Sioux Roslawski said...

Poor Juno. She was just doing what came instinctually. Actually, she probably did it to remind you of what a good dog she usually is. She was "pretending" to try to snatch a steak, so you'd remember what a perfect dog she is.

Hillbilly Mom said...

Sioux,
Juno at least had the good sense to duck her head in submission, and LOOK sorry while I was yelling. If she had snatched the steak, I would never have caught her! She probably would have taken it straight to her house, though. She's not a good criminal.

River said...

Poor Juno, thinking that maybe that delicious smell was a treat for her.
Why don't you eat ribeye steak? Do you eat any steak? I haven't had any for a couple of months now, going through a fish and chicken phase instead.

Hillbilly Mom said...

River,
I LOVE ribeye steak, but they seem to come 2 or 4 in a package. So I let Farmer H and The Pony have them. I had a big salad, and Farmer H also grilled hot dogs. They were half the length of the bun, so it's not like I got filled up as if I had a meaty ribeye. Farmer H also got half of my salad, along with his steak and a baked potato and two pieces of garlic toast.

I went for a long time not wanting anything, due to my fever. Only a chicken patty or chicken nuggets appealed to me, and Hawaiian rolls. Now that I'm well, the SARDINES are my favorite!

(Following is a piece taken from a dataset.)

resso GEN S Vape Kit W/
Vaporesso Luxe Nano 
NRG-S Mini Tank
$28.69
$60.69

Yes, Juno thinks EVERYTHING is for her! No wonder she turned up her nose at the peanut butter cracker I tossed her today when I got back from town. All the peanut butter had melted out of it, so it was pretty much just a wheat cracker. That four-pack had been left in T-Hoe since before my sickness. We DID have some warm days in there. I'm shocked that Farmer H didn't eat them.

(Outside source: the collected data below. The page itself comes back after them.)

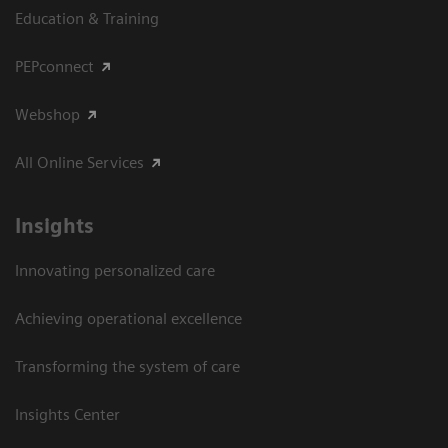
Education & Training
PEPconnect
Webshop
All Online Services
Insights
Innovating personalized care
Achieving operational excellence
Transforming the system of care
Insights Center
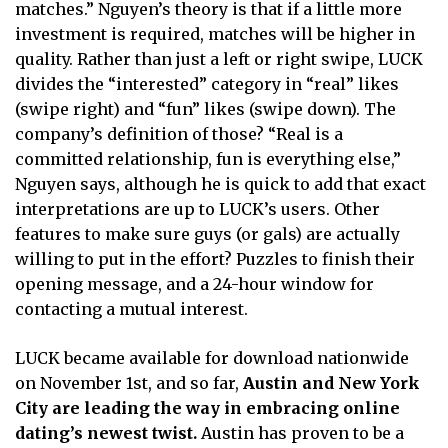
matches.” Nguyen’s theory is that if a little more
investment is required, matches will be higher in
quality. Rather than just a left or right swipe, LUCK
divides the “interested” category in “real” likes
(swipe right) and “fun” likes (swipe down). The
company’s definition of those? “Real is a
committed relationship, fun is everything else,”
Nguyen says, although he is quick to add that exact
interpretations are up to LUCK’s users. Other
features to make sure guys (or gals) are actually
willing to put in the effort? Puzzles to finish their
opening message, and a 24-hour window for
contacting a mutual interest.
LUCK became available for download nationwide
on November 1st, and so far,
Austin and New York
City are leading the way in embracing online
dating’s newest twist.
Austin has proven to be a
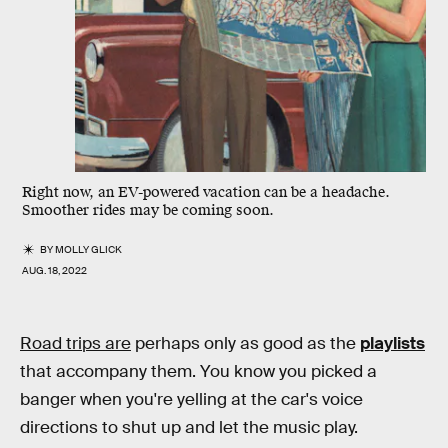
Right now, an EV-powered vacation can be a headache.
Smoother rides may be coming soon.
BY
MOLLY GLICK
AUG. 18, 2022
Road trips are
perhaps only as good as the
playlists
that accompany them. You know you picked a
banger when you're yelling at the car's voice
directions to shut up and let the music play.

Kathy's Klothesline said...

If Juno were here, she would have collaborated with the others and together they would have stolen the ribeyes and divided them among the pack. Like Toni Louise, she would have given herself the bigger portion, since the whole event was her idea. It occurs to me that I might be spending too much time with canines ....

Hillbilly Mom said...

Kathy,
Juno is the leader of the pack, but you overestimate her generosity! I'm not sure she would share, although she would gladly accept help in the theft. Toni Louise must actually CARE ABOUT HELPING other dogs. But Juno is too my like The Pony in her ambivalence to giving assistance.